There are still more concepts available to me via rolling than there are via point buy or arrays. I don't have to have all of them available on every roll for that to be true.
 

Again, unless you have an Einstein out of every 200 people, and an Olympic level weght lifter out of every 200 people, and a Ghandi every 200 people, no, the 3d6 bell curve most certainly does not even come anywhere remotely close to approximating a realistic population. Not even remotely. You're seriously going to claim that in every village of 200 or more people, you'd have one of each of these people?
How do we know that it doesn't? Being an Olympic level athlete is more than just having the highest ability. You also have to have the motivation to train hard enough to hone your ability, the means to do so, knowledge that your ability is good enough, and not have a bad day at the Olympic trials. That eliminates boat loads of Olympic level people.

I'm sorry but, can we please shelve these "realism" arguments? D&D is unbelievably bad at trying to approximate anything even in the same zip code as anything even remotely associated with realism, regardless of which system you use.
Why would we shelve realism? We get that realism does not equal "mirrors reality exactly" like you try to intimate whenever it is brought up. D&D is full of realism all over the place, the 3d6 bell curve just being one example of it.
 

If I'm invited to a game and I bring character concepts with me, only to find out when I get there that it's point buy, I cannot play what I want.
You've previously said that you come up with far more character concepts than you'll ever get to play. Not even one of those concepts can work with point-buy?
 

Point-buy is a much, much poorer approximation of a realistic population than that obtained by the 3d6 bell curve.

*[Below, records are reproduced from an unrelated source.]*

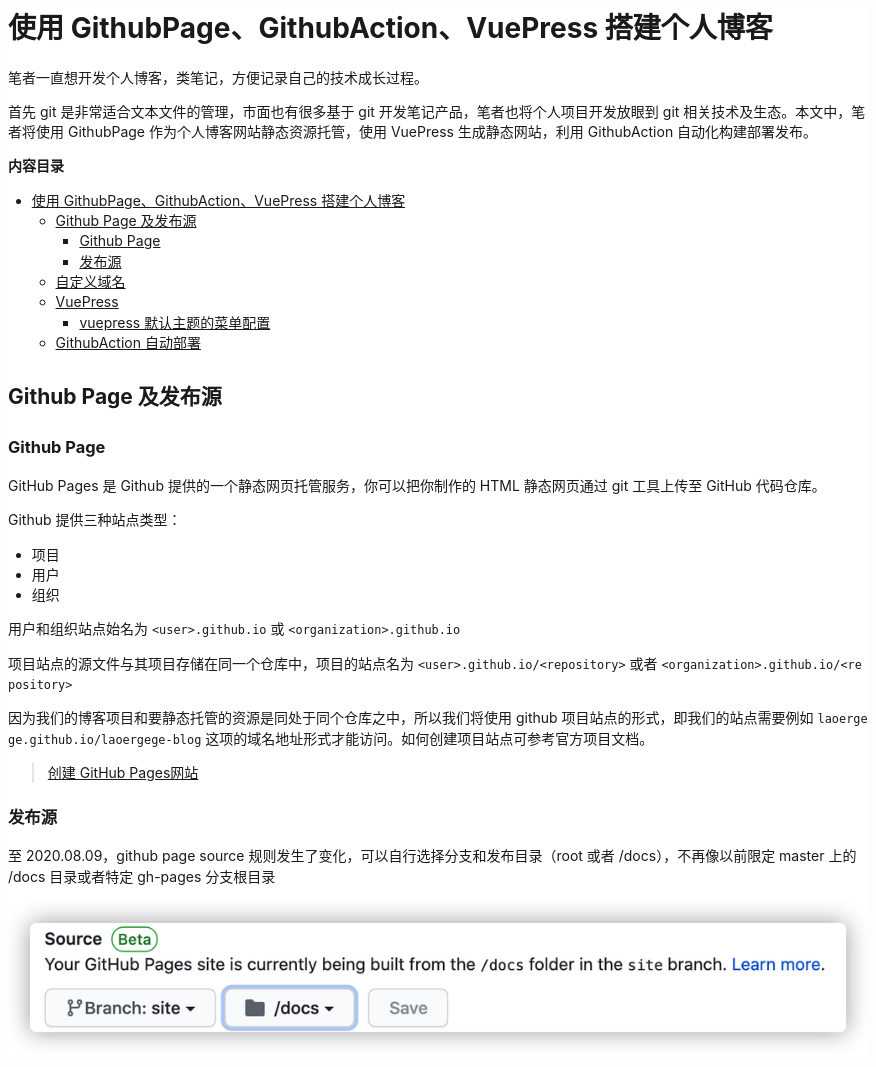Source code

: # 使用 GithubPage、GithubAction、VuePress 搭建个人博客

笔者一直想开发个人博客，类笔记，方便记录自己的技术成长过程。

首先 git 是非常适合文本文件的管理，市面也有很多基于 git 开发笔记产品，笔者也将个人项目开发放眼到 git 相关技术及生态。本文中，笔者将使用 GithubPage 作为个人博客网站静态资源托管，使用 VuePress 生成静态网站，利用 GithubAction 自动化构建部署发布。

**内容目录**
- [使用 GithubPage、GithubAction、VuePress 搭建个人博客](#使用-githubpagegithubactionvuepress-搭建个人博客)
  - [Github Page 及发布源](#github-page-及发布源)
    - [Github Page](#github-page)
    - [发布源](#发布源)
  - [自定义域名](#自定义域名)
  - [VuePress](#vuepress)
    - [vuepress 默认主题的菜单配置](#vuepress-默认主题的菜单配置)
  - [GithubAction 自动部署](#githubaction-自动部署)

## Github Page 及发布源

### Github Page

GitHub Pages 是 Github 提供的一个静态网页托管服务，你可以把你制作的 HTML 静态网页通过 git 工具上传至 GitHub 代码仓库。

Github 提供三种站点类型：
- 项目
- 用户
- 组织

用户和组织站点始名为 `<user>.github.io` 或 `<organization>.github.io` 

项目站点的源文件与其项目存储在同一个仓库中，项目的站点名为 `<user>.github.io/<repository>` 或者 `<organization>.github.io/<repository>`

因为我们的博客项目和要静态托管的资源是同处于同个仓库之中，所以我们将使用 github 项目站点的形式，即我们的站点需要例如 `laoergege.github.io/laoergege-blog` 这项的域名地址形式才能访问。如何创建项目站点可参考官方项目文档。

> [创建 GitHub Pages网站](https://help.github.com/en/github/working-with-github-pages/creating-a-github-pages-site)

### 发布源

至 2020.08.09，github page source 规则发生了变化，可以自行选择分支和发布目录（root 或者 /docs），不再像以前限定 master 上的 /docs 目录或者特定 gh-pages 分支根目录

![](./images/source.png)
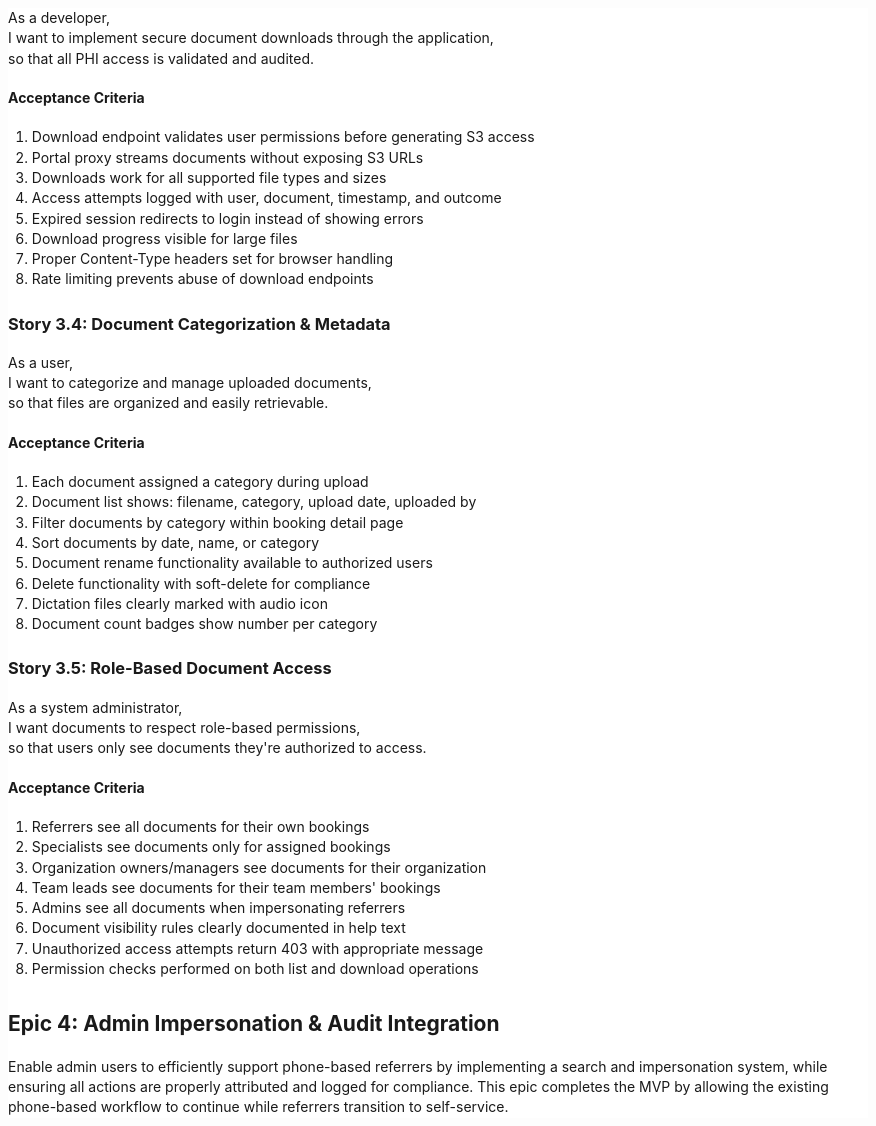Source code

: As a developer,  
I want to implement secure document downloads through the application,  
so that all PHI access is validated and audited.

#### Acceptance Criteria
1. Download endpoint validates user permissions before generating S3 access
2. Portal proxy streams documents without exposing S3 URLs
3. Downloads work for all supported file types and sizes
4. Access attempts logged with user, document, timestamp, and outcome
5. Expired session redirects to login instead of showing errors
6. Download progress visible for large files
7. Proper Content-Type headers set for browser handling
8. Rate limiting prevents abuse of download endpoints

### Story 3.4: Document Categorization & Metadata

As a user,  
I want to categorize and manage uploaded documents,  
so that files are organized and easily retrievable.

#### Acceptance Criteria
1. Each document assigned a category during upload
2. Document list shows: filename, category, upload date, uploaded by
3. Filter documents by category within booking detail page
4. Sort documents by date, name, or category
5. Document rename functionality available to authorized users
6. Delete functionality with soft-delete for compliance
7. Dictation files clearly marked with audio icon
8. Document count badges show number per category

### Story 3.5: Role-Based Document Access

As a system administrator,  
I want documents to respect role-based permissions,  
so that users only see documents they're authorized to access.

#### Acceptance Criteria
1. Referrers see all documents for their own bookings
2. Specialists see documents only for assigned bookings
3. Organization owners/managers see documents for their organization
4. Team leads see documents for their team members' bookings
5. Admins see all documents when impersonating referrers
6. Document visibility rules clearly documented in help text
7. Unauthorized access attempts return 403 with appropriate message
8. Permission checks performed on both list and download operations

## Epic 4: Admin Impersonation & Audit Integration

Enable admin users to efficiently support phone-based referrers by implementing a search and impersonation system, while ensuring all actions are properly attributed and logged for compliance. This epic completes the MVP by allowing the existing phone-based workflow to continue while referrers transition to self-service.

True. The point buy is a representation of Olympians not the general population. And Point buy does not relegate you to having a low intelligence score. In a better point by system you could break up the points between Intelligence and Physical Attributes.

But one could argue that natural stats have very little to do with Olympians. Your DNA provides a solid foundation. But training (class levels) is what gets people to the top of the stats. No one gets to be an olympic weightlifter without YEARS and YEARS of experience lifting weights. You can be a natural 15 perhaps. But training gets you the rest of the way. In that way the current point buy system is better at representing the best of the best.